The football program will remain independent but play 5 ACC teams a year. The ACC does not feature competitive hockey, so otre Dame will look elsewhere with that sport, presumably with Hockey East. The 5 ACC games present issues for Notre Dame's football schedule, as USC, Michigan, Michigan State, Purdue, Navy and Stanford have been traditional games -- but none are ACC schools.
Notre Dame plays some teams in the ACC or headed to the ACC this season: Boston College, Pittsburgh, and Wake Forest. They also get to renew their rivalry with Miami. But next year they only play 1 ACC team, Pittsburgh, with Temple, BYU, Arizona State and Air Force filling out the rest of the schedule.
Theoretically, Notre Dame will have to wait 27 months before they can officially join the ACC, as the Big East requires 27 months notice that a school is leaving the conference. However, West Virginia, Syracuse, and Pittsburgh were able to leave earlier by paying higher exit fees.

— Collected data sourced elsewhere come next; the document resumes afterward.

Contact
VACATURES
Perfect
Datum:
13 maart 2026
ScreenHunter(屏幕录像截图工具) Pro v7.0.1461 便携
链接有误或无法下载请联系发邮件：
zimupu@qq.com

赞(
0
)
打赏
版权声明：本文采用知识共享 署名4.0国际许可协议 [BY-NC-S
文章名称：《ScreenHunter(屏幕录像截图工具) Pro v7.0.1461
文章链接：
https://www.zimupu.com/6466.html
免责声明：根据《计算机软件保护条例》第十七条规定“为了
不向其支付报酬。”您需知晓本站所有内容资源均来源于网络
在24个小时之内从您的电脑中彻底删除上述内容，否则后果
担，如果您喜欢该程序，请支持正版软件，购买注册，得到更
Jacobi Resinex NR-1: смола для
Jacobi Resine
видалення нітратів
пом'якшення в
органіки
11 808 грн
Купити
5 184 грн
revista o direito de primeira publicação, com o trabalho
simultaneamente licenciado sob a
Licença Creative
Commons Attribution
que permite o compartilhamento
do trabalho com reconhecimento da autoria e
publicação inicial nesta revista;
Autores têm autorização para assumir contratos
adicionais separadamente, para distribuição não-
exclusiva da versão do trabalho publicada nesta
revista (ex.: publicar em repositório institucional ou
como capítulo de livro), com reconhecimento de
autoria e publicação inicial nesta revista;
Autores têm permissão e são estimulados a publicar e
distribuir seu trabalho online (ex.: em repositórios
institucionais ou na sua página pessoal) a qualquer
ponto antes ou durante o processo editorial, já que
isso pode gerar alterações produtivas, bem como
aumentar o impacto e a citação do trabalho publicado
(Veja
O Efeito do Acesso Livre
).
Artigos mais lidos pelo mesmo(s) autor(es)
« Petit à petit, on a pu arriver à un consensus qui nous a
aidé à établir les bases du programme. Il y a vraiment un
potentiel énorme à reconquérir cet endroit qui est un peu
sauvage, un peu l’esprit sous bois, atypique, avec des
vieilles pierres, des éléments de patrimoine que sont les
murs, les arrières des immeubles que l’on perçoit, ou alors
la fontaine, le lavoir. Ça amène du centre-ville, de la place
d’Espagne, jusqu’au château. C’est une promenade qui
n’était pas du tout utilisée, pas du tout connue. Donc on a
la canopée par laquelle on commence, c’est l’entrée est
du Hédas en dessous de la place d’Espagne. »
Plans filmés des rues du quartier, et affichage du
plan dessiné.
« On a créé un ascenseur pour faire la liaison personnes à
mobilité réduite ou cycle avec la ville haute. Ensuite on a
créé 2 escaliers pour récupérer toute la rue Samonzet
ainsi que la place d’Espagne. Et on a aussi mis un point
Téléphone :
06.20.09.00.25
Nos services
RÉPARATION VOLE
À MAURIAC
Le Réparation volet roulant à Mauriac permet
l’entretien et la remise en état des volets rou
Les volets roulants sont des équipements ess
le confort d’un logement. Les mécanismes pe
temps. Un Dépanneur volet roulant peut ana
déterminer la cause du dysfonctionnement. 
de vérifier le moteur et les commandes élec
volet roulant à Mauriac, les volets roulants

But what is really the most interesting piece of this story is that the ACC has increased its exit fee to $50 million. Many have thought that the Big 12 was looking to expand and the ACC was a big target with schools like Virginia Tech, Florida State, Clemson and even Miami. However with a $50 million fee to leave the conference it doesn't look like anyone will be jumping ship.

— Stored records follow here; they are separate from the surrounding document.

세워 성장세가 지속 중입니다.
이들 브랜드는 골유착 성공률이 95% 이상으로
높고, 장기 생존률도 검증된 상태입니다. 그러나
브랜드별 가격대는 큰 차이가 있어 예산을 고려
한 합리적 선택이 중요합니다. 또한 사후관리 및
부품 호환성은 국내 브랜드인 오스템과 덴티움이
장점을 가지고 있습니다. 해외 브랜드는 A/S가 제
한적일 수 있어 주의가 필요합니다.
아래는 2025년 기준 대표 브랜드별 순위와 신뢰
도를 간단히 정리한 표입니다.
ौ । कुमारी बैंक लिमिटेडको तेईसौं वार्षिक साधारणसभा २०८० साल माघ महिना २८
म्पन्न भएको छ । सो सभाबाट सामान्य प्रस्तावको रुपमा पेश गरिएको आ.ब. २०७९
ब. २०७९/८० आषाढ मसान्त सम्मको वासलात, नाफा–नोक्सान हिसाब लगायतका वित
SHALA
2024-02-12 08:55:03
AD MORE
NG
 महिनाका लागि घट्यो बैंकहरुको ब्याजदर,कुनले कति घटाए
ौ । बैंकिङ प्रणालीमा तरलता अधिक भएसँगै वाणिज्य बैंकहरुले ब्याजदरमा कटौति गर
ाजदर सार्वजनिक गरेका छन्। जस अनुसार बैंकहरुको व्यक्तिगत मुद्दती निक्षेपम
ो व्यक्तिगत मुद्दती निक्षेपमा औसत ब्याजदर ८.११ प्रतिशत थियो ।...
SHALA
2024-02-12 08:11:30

This could set ripple effects leaving other conferences scrambling to increase their exit fees to protect themselves from poaching and realignment. The Big 12 has said they're happy at 10 members and fewer slices of the pie create bigger slices. But they would like to get back to 12 teams to add the option of a championship game and the revenue it would generate for the conference.
The Big 12 is a very in-demand, desirable conference. They just signed a $2.6 Billion TV deal, and the creation of the Champions Bowl in partnership with the SEC only adds to the conference's appeal. Those moves paired with the addition of TCU and West Virginia have stabilized a conference that was once on the brink of extinction.

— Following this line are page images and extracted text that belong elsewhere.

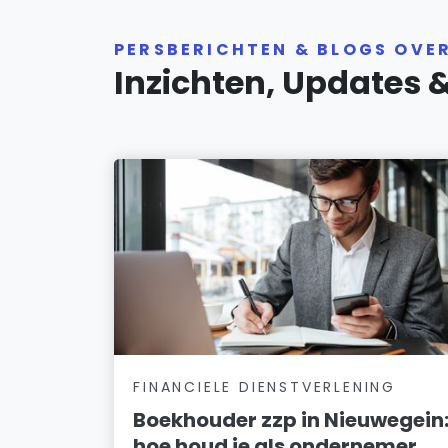
PERSBERICHTEN & BLOGS OVE
Inzichten, Updates 
FINANCIELE DIENSTVERLENING
Boekhouder zzp in Nieuwegein
hoe houd je als ondernemer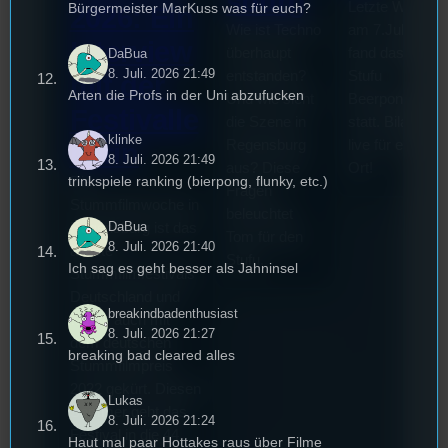
sburg
Letzte Woche
Bürgermeister MarKuss was für euch?
2026: Ein
Wie ist Techno
am 7.Juli 2026
Interview
überhaupt
fand das erste
DaBua
8. Juli. 2026 21:49
entstanden?
Stufu
mit der
Arten die Profs in der Uni abzufucken
Und wie sieht
Beerpongturnie
Festivalle
die Szene in
statt. Bilal war
klinke
Regensburg
live für euch vo
iterin
8. Juli. 2026 21:49
aus? Diese
Ort!
trinkspiele ranking (bierpong, flunky, etc.)
Die
Fragen
Stummfilmwoche in
beleuchtet
DaBua
Regensburg ist das
Tom für den
8. Juli. 2026 21:40
älteste
Stufu.
Ich sag es geht besser als Jahninsel
Stummfilmfestivals
Deutschland und
breakindbadenthusiast
wurde auch mit
8. Juli. 2026 21:27
dem deutschen
breaking bad cleared alles
Stummfilmpreis
2022 gekürt. Diesen
Lukas
Sommer geht das
8. Juli. 2026 21:24
Festival in die 44.
Haut mal paar Hottakes raus über Filme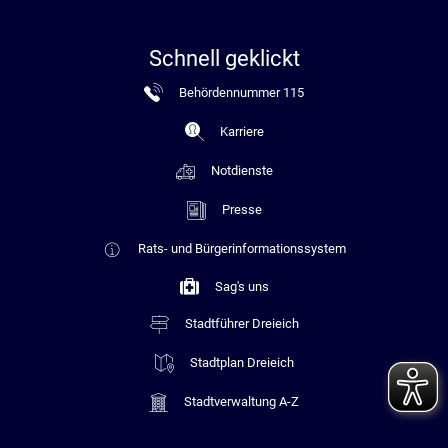
Schnell geklickt
Behördennummer 115
Karriere
Notdienste
Presse
Rats- und Bürgerinformationssystem
Sag's uns
Stadtführer Dreieich
Stadtplan Dreieich
Stadtverwaltung A-Z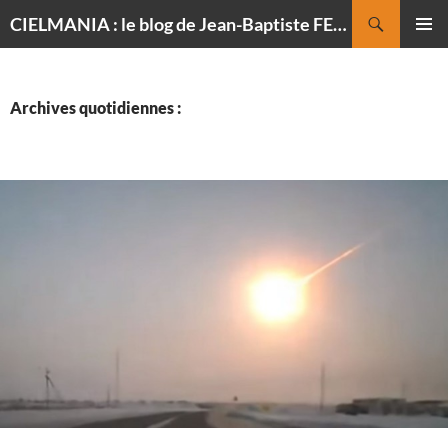
Recherche
CIELMANIA : le blog de Jean-Baptiste FELDMANN, photographe du ciel
ALLER
MENU
AU
PRINCI
CONTENU
Archives quotidiennes :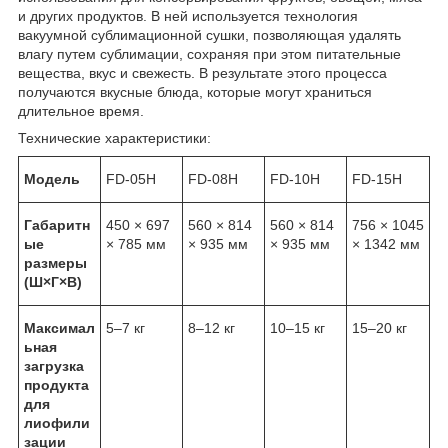
и других продуктов. В ней используется технология
вакуумной сублимационной сушки, позволяющая удалять
влагу путем сублимации, сохраняя при этом питательные
вещества, вкус и свежесть. В результате этого процесса
получаются вкусные блюда, которые могут храниться
длительное время.
Технические характеристики:
Модель
FD-05H
FD-08H
FD-10H
FD-15H
Габаритн
450 × 697
560 × 814
560 × 814
756 × 1045
ые
× 785 мм
× 935 мм
× 935 мм
× 1342 мм
размеры
(Ш×Г×В)
Максимал
5–7 кг
8–12 кг
10–15 кг
15–20 кг
ьная
загрузка
продукта
для
лиофили
зации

So if ACC teams are off the table, that really limits the choices to join the Big 12 and essentially removes the option of adding any marquee programs. Now there is the assumption that by leaving the conference immediately they could avoid those new exit fees which won't be in effect until 2013, but that would appear to be a herculean task in the middle of the football season.
With ACC teams off the table, as well as Pac 12, Big 10 and SEC teams, who is left for the Big 12 to add?
· SMU (Conference USA but headed to Big East)
· Louisville (Big East)
· Cincinnati (Big East)
· Houston (Conference USA)
· Memphis (Conference USA)
· Rice (Conference USA)
Not necessarily the best choices there. Realistically the old Southwestern Conference teams (Rice, SMU, and Houston) would be the front runners for the spots. Geographically they make sense, they're quality institutions with fairly big football programs. Houston has enjoyed success with Case Keenum at QB, being ranked at times. And SMU is a growing program that just won a bowl game and is moving to a BCS conference. Louisville is another program that has spent time consistently in the rankings.
The Big 12 could also conceivably wait it out to see when the next bit of instability begins. They have publicly maintained staying at 10 teams to be their preference and their new deal is evenly split amongst the schools at $20 million per year.
It will be interesting to watch how the dust settles.